[Problem requirements] Render the lines below as a JSON list of strings, one string per line, skipping blank lines and leaving out the pictures.

[Supplied records]

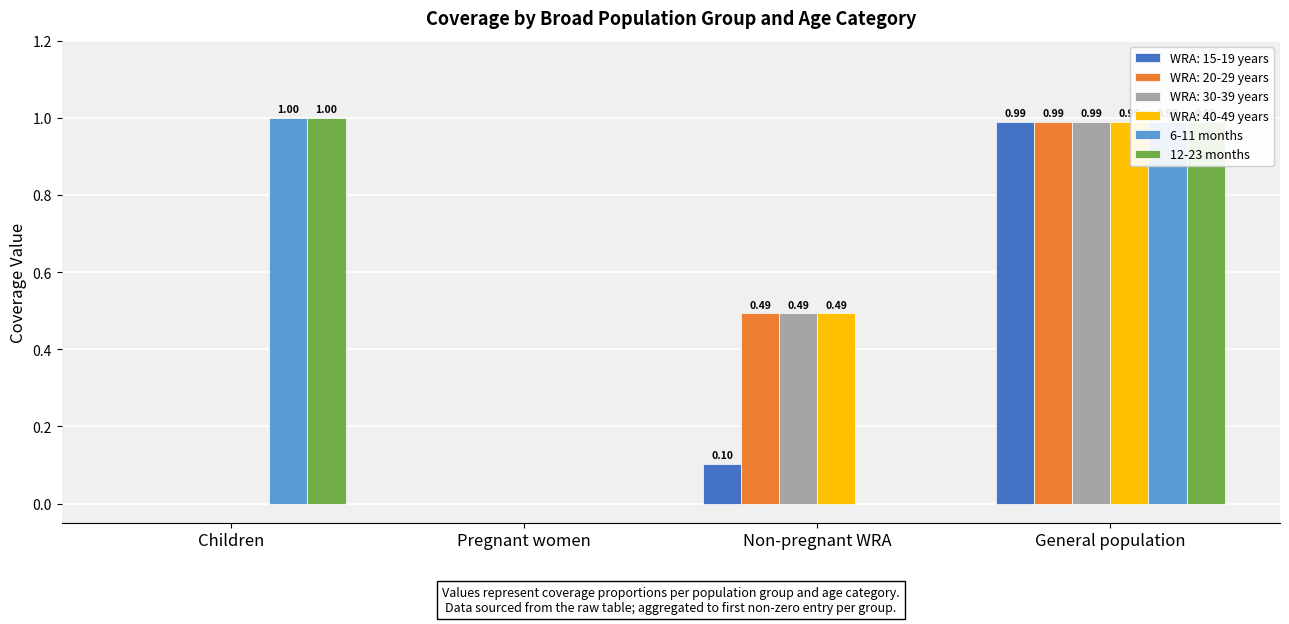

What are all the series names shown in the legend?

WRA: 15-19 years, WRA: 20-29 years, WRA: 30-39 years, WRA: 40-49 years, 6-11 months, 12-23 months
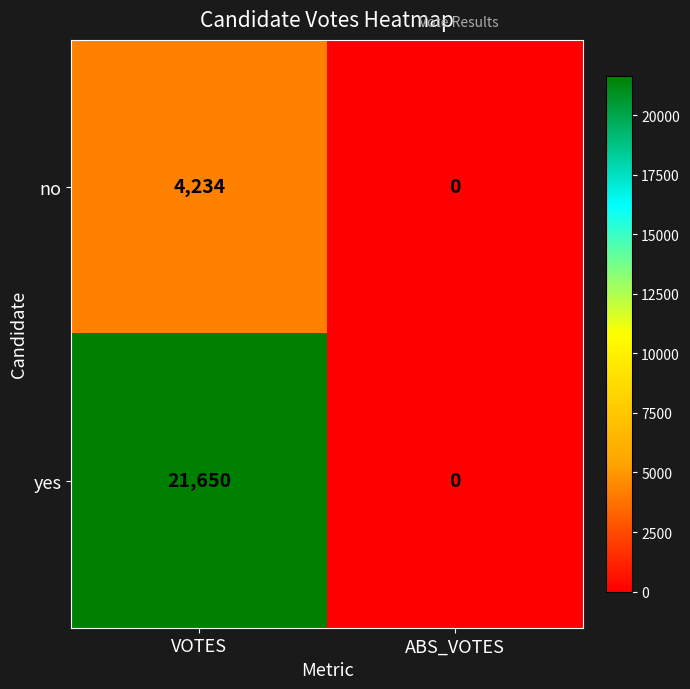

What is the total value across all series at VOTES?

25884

[Task answer]
[
  "What are all the series names shown in the legend?",
  "WRA: 15-19 years, WRA: 20-29 years, WRA: 30-39 years, WRA: 40-49 years, 6-11 months, 12-23 months",
  "What is the total value across all series at VOTES?",
  "25884"
]